Ultimately, a better way might be found. The volunteers, who include state wildlife biologist Sue Beilke, are carefully collecting data to understand their amphibious friends. A breeding pond on the forest side of the highway would be ideal, but finding a flat, open space to build such a pond may be easier said than done. A tunnel under or bridge over the highway seems far too expensive. So against all odds, rain or cold, the volunteers soldier on.
Hartline is particularly touched by the dedication of Beilke, who is out almost every night.

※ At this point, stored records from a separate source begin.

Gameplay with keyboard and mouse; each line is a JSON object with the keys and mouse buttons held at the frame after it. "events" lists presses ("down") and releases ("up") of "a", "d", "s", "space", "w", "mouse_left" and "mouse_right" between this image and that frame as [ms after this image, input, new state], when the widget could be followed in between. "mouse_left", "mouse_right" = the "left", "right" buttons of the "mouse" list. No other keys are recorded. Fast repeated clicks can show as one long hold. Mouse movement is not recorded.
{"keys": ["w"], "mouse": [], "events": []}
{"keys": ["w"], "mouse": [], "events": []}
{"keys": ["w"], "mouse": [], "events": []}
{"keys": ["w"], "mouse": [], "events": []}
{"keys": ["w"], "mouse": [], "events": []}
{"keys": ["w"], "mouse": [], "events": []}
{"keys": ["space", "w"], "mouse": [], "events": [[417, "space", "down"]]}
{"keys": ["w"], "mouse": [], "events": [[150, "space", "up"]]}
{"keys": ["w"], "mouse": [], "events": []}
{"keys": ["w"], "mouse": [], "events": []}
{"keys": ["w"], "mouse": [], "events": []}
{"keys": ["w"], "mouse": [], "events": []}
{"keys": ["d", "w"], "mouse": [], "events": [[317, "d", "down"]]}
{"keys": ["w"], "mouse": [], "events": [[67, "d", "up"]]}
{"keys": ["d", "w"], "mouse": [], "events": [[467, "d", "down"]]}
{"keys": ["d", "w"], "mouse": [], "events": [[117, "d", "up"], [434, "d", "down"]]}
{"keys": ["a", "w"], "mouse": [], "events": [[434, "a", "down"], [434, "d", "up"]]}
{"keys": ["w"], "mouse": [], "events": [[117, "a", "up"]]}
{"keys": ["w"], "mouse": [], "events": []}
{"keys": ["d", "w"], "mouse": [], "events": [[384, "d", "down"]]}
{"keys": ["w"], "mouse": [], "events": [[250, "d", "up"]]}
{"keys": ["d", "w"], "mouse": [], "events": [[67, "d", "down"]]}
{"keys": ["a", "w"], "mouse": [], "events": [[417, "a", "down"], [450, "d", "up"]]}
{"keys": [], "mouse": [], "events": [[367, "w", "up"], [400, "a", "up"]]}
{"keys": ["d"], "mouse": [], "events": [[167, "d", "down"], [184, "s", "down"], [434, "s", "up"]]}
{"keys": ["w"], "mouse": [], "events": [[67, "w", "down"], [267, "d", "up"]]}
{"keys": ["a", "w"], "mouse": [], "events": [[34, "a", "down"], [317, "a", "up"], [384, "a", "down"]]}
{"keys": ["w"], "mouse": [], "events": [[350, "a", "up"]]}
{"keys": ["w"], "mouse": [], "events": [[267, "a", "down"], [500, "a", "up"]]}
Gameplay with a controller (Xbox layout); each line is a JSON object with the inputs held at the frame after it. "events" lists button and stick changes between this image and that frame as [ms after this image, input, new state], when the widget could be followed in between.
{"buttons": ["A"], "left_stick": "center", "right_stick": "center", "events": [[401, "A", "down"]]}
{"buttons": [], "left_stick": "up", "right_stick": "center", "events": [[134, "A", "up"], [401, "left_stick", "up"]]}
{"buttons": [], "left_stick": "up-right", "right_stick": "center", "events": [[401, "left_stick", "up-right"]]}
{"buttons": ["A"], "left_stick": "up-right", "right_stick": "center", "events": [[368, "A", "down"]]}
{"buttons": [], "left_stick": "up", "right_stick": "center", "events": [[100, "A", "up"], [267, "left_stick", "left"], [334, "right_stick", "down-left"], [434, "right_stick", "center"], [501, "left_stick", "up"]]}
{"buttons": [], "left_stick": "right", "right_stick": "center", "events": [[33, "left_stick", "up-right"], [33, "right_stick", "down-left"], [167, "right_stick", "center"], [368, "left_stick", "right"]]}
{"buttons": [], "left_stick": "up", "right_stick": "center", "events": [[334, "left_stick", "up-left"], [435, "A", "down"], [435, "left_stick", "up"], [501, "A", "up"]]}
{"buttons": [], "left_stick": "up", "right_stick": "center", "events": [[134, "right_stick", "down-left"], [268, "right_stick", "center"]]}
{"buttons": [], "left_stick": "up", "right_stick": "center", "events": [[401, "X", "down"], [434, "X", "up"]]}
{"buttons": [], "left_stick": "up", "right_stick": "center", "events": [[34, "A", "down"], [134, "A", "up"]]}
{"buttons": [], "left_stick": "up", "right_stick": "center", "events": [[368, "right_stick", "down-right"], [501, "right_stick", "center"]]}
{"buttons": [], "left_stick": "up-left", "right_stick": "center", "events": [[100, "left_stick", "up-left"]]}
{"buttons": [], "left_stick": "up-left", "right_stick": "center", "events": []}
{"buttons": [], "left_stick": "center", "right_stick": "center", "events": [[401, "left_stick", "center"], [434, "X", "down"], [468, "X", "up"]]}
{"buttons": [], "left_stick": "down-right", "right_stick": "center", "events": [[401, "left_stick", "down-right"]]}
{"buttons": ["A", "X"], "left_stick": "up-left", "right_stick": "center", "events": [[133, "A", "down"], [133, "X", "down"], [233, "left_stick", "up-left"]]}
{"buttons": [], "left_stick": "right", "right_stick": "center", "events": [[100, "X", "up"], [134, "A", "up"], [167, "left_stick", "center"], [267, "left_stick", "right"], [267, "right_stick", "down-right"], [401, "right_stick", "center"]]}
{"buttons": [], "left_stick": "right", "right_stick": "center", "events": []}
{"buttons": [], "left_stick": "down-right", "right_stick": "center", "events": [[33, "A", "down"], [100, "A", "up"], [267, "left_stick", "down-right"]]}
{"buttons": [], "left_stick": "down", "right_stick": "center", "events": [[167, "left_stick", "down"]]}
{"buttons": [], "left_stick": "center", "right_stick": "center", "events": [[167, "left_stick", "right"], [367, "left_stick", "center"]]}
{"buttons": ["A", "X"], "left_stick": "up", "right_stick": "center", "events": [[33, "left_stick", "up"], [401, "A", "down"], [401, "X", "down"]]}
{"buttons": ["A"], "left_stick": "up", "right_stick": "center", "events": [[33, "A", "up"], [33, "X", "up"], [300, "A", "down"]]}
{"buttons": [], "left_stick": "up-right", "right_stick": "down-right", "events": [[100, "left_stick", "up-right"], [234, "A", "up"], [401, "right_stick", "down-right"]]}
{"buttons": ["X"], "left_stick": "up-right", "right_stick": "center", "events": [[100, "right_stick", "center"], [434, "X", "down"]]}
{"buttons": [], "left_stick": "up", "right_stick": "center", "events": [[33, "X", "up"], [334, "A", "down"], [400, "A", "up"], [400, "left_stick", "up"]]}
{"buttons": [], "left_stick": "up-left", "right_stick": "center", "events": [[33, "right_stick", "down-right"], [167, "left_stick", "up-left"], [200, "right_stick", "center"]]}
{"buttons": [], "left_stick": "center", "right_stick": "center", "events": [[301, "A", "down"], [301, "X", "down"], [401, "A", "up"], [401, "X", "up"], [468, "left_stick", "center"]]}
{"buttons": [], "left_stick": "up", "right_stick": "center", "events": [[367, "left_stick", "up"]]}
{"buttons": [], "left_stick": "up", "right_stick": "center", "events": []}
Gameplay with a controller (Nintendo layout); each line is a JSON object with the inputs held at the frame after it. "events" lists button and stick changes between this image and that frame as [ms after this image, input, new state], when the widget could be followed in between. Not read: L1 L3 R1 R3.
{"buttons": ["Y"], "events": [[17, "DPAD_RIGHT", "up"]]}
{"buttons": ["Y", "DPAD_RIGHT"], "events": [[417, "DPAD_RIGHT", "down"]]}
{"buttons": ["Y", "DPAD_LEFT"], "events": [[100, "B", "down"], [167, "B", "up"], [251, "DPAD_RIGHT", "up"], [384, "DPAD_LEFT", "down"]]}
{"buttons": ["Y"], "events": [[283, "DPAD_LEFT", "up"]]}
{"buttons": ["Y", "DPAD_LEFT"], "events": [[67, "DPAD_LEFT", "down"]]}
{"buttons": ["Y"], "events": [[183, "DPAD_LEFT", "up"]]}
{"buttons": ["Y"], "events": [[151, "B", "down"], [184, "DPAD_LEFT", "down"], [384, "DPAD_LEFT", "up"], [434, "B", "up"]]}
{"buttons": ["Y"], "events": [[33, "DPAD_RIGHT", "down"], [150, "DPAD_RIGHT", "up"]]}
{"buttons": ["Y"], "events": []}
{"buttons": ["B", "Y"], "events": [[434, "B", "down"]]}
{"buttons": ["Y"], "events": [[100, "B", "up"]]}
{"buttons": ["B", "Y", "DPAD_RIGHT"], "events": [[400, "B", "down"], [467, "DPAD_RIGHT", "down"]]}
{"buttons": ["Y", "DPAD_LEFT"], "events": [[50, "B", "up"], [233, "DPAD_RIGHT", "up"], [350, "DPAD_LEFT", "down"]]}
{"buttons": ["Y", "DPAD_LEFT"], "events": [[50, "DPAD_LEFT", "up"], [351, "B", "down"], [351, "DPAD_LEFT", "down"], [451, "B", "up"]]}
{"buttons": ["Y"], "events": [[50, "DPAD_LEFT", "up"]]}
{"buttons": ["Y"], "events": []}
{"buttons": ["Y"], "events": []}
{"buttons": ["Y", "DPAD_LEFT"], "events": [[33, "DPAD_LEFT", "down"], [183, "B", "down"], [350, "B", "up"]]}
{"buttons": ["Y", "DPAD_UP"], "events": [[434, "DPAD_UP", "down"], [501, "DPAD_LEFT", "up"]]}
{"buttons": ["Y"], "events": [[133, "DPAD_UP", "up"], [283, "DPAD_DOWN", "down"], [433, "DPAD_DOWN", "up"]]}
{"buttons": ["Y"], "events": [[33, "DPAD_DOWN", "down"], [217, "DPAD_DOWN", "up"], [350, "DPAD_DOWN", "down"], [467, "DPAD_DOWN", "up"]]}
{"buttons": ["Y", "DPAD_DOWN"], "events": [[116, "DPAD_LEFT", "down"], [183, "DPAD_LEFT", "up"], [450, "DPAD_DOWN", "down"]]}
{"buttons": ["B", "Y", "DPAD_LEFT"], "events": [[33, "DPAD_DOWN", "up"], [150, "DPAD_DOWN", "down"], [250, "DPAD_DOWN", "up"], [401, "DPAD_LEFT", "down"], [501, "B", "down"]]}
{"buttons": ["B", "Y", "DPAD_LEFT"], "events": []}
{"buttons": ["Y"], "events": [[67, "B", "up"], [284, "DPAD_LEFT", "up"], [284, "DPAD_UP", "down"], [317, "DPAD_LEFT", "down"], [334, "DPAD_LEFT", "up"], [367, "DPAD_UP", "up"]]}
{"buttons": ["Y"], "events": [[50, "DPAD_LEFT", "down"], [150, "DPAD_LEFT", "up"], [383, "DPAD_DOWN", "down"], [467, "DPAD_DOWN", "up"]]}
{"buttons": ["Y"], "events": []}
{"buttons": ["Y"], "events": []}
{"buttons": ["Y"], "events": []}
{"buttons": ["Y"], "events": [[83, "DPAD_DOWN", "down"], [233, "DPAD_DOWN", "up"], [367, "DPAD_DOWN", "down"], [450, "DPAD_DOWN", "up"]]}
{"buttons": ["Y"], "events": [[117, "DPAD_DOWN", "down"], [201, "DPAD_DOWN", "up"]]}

“Every time a frog is squashed, she says, ‘Oh no!’ which I love about Sue,” said Hartline.
Lee understands how the little creatures can grow on people.
“The frogs are very interesting and quite beautiful,” he said. “I’m amazed at how much personality they have.”
Their cause is also growing.
“I had no idea it would become anything like this,” said Lee. “It does touch a nerve with people. It’s been kind of inspiring.”
Neighbors know what’s going on and slow down near the crossing zone. He also gets plenty of ribbing about the frog migration assistance project, and he gets it. Some have suggested it could make a Portlandia episode.
“It’s pretty hilarious,” he said, “standing out in the cold and rain and waiting for frogs.”